A line qualifies if it holds the string "dated". Copy every qualifying line from the records.

- _Data excerpts_
-*-
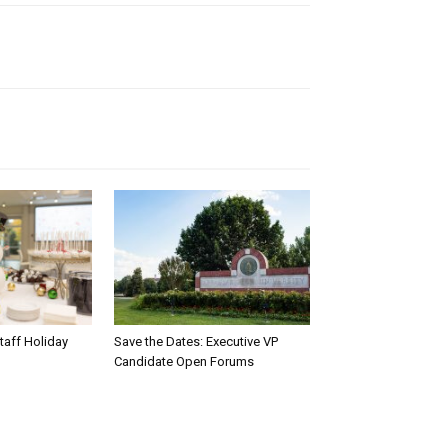
taff Holiday
Save the Dates: Executive VP
Candidate Open Forums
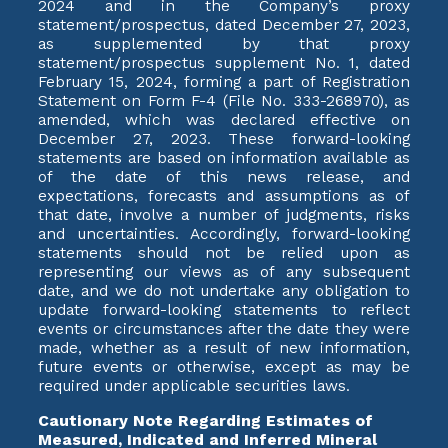
2024 and in the Company’s proxy
statement/prospectus, dated December 27, 2023,
as supplemented by that proxy
statement/prospectus supplement No. 1, dated
February 15, 2024, forming a part of Registration
Statement on Form F-4 (File No. 333-268970), as
amended, which was declared effective on
December 27, 2023. These forward-looking
statements are based on information available as
of the date of this news release, and
expectations, forecasts and assumptions as of
that date, involve a number of judgments, risks
and uncertainties. Accordingly, forward-looking
statements should not be relied upon as
representing our views as of any subsequent
date, and we do not undertake any obligation to
update forward-looking statements to reflect
events or circumstances after the date they were
made, whether as a result of new information,
future events or otherwise, except as may be
required under applicable securities laws.
Cautionary Note Regarding Estimates of
Measured, Indicated and Inferred Mineral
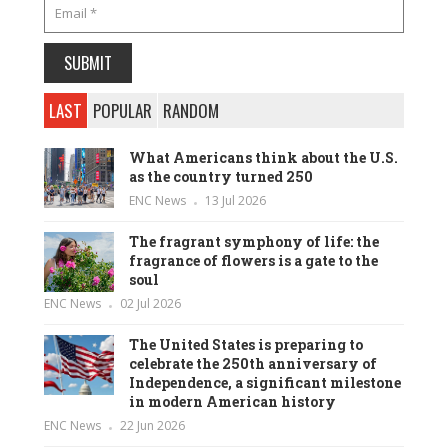
LAST
POPULAR
RANDOM
What Americans think about the U.S.
as the country turned 250
ENC News
13 Jul 2026
The fragrant symphony of life: the
fragrance of flowers is a gate to the
soul
ENC News
02 Jul 2026
The United States is preparing to
celebrate the 250th anniversary of
Independence, a significant milestone
in modern American history
ENC News
22 Jun 2026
-*-
- _Expected answer_
statement/prospectus, dated December 27, 2023,
statement/prospectus supplement No. 1, dated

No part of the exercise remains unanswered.